Data excerpts:
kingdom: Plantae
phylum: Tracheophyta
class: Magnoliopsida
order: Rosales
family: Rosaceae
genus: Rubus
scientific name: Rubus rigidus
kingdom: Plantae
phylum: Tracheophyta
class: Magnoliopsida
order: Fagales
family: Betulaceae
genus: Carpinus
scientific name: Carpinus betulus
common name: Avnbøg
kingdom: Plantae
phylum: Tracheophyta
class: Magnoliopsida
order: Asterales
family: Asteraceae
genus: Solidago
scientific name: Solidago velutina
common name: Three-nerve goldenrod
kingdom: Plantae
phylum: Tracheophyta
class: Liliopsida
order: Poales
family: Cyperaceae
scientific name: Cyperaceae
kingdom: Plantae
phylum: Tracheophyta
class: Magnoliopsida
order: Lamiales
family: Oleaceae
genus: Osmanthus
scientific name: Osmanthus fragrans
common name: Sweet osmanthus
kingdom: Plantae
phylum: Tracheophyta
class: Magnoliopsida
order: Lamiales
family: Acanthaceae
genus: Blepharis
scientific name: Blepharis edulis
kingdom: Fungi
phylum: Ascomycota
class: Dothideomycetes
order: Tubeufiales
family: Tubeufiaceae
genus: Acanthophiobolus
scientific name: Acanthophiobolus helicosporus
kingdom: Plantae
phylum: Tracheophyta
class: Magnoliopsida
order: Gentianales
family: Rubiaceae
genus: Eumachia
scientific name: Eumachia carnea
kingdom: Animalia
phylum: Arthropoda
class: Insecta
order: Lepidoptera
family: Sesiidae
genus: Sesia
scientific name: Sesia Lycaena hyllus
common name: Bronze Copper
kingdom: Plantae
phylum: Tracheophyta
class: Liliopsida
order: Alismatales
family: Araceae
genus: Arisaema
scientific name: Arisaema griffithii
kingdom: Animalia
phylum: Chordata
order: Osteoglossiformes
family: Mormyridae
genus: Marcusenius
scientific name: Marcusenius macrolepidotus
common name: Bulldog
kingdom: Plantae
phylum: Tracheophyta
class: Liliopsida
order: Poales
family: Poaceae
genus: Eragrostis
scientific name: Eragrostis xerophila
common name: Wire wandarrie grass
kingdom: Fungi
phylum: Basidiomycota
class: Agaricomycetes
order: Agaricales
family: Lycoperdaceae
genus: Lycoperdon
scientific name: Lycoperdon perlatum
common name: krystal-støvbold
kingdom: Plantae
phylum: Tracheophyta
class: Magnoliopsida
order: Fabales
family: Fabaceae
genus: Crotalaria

Problem to work on:
Swap "common name" for "vernacular name" in everything from the line containing "family: Rosaceae" down to the line containing "scientific name: Eumachia carnea", and give only those lines with nothing else altered.

Correct output:
family: Rosaceae
genus: Rubus
scientific name: Rubus rigidus
kingdom: Plantae
phylum: Tracheophyta
class: Magnoliopsida
order: Fagales
family: Betulaceae
genus: Carpinus
scientific name: Carpinus betulus
vernacular name: Avnbøg
kingdom: Plantae
phylum: Tracheophyta
class: Magnoliopsida
order: Asterales
family: Asteraceae
genus: Solidago
scientific name: Solidago velutina
vernacular name: Three-nerve goldenrod
kingdom: Plantae
phylum: Tracheophyta
class: Liliopsida
order: Poales
family: Cyperaceae
scientific name: Cyperaceae
kingdom: Plantae
phylum: Tracheophyta
class: Magnoliopsida
order: Lamiales
family: Oleaceae
genus: Osmanthus
scientific name: Osmanthus fragrans
vernacular name: Sweet osmanthus
kingdom: Plantae
phylum: Tracheophyta
class: Magnoliopsida
order: Lamiales
family: Acanthaceae
genus: Blepharis
scientific name: Blepharis edulis
kingdom: Fungi
phylum: Ascomycota
class: Dothideomycetes
order: Tubeufiales
family: Tubeufiaceae
genus: Acanthophiobolus
scientific name: Acanthophiobolus helicosporus
kingdom: Plantae
phylum: Tracheophyta
class: Magnoliopsida
order: Gentianales
family: Rubiaceae
genus: Eumachia
scientific name: Eumachia carnea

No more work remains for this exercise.